Transient Ischemic Attack – Penanganan dan Pencegahan

Pengobatan TIA ditujukan untuk mencegah stroke di masa depan. Sistem penilaian sederhana telah dikembangkan untuk memperkirakan risiko ini dan membantu memutuskan apakah pasien harus dirawat di rumah sakit untuk observasi atau apakah mereka dapat dipulangkan di rumah untuk observasi.

doktersehat-obat-a-z-ponstan-asam-mefenamat-Levofloxacin-suplemen-hamil-kehamilan-hiv-truvada-melatonin-susah-tidur

Apa pengobatan untuk Transient Ischemic Attack (TIA)?
Pengobatan TIA ditujukan untuk mencegah stroke di masa depan.
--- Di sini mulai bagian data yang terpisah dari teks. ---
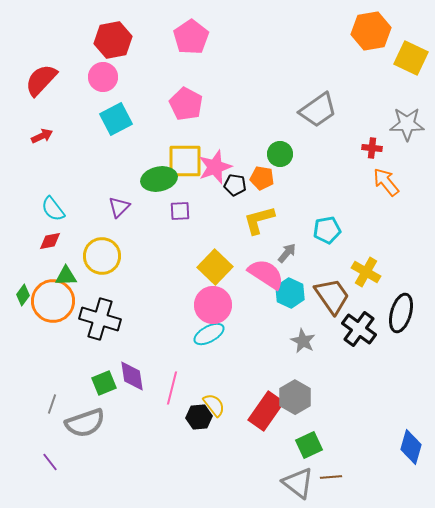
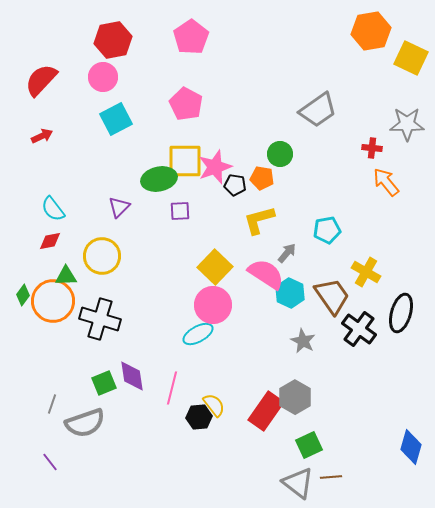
cyan ellipse at (209, 334): moved 11 px left
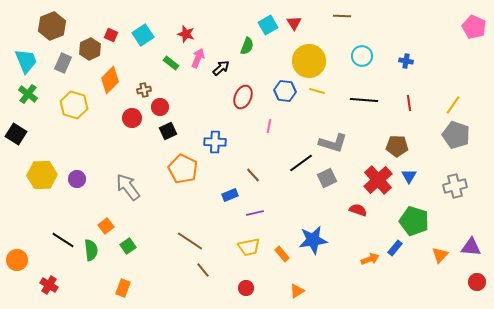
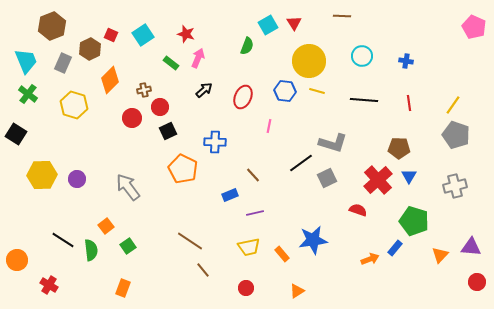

  • Meminimalkan faktor risiko adalah prioritas, termasuk mengoptimalkan tingkat tekanan darah, kolesterol dan lipid, dan mengendalikan diabetes.
  • Aspirin adalah obat pilihan untuk mencegah TIA atau stroke di masa depan. Aspirin membuat platelet kurang lengket dan mencegah pembentukan gumpalan.
  • Jika TIA terjadi saat pasien sudah minum aspirin, obat anti-platelet alternatif seperti clopidogrel bisulfate (Plavix) atau aspirin-dipyridamole ER (Aggrenox) dapat diindikasikan.
  • Jika ultrasound karotis menunjukkan penyempitan arteri (stenosis) yang besar, rujukan ke ahli bedah vaskular mungkin diperlukan untuk melepaskan arteri dengan prosedur yang dikenal sebagai endarterektomi karotis.

Apa langkah berikutnya dalam merawat Transient Ischemic Attack?
TIA tidak dapat diabaikan karena merupakan tanda peringatan untuk potensi masa depan stroke. Sepuluh persen orang dengan TIA akan mengalami stroke dalam waktu tiga bulan. Tujuan mengakses perawatan medis adalah membantu meminimalkan faktor risiko untuk membantu mengurangi risiko 10% tersebut. Studi yang dipublikasikan pada tahun 2007 menunjukkan bahwa jika tekanan darah dikontrol dengan ketat, kadar kolesterol dikurangi dengan pengobatan, dan penghentian merokok dimulai, risiko stroke di masa depan dapat dikurangi menjadi 2%.

Bagaimana saya mencegah Transient Ischemic Attack (TIA)?
Meminimalkan faktor risiko adalah usaha seumur hidup. Meskipun kita tidak dapat memilih anggota keluarga kita dan mengendalikan disposisi genetik untuk penyakit jantung dan stroke, kita dapat menghilangkan beberapa risiko seperti merokok, dan meminimalkan diabetes yang kurang terkontrol, tekanan darah tinggi, dan kolesterol tinggi. Ini membutuhkan kerja keras dan usaha, namun bisa membantu mencegah penyempitan arteri dan potensi TIA dan stroke.

Baca Juga:  Transient Ischemic Attack - Penyebab

Apa prognosis untuk Transient Ischemic Attack (TIA)?
TIA harus dianggap sebagai tanda peringatan utama potensi stroke. Penyedia layanan pasien dan perawatan primer harus bekerja sebagai tim untuk membantu mencegah terjadinya stroke yang menghancurkan.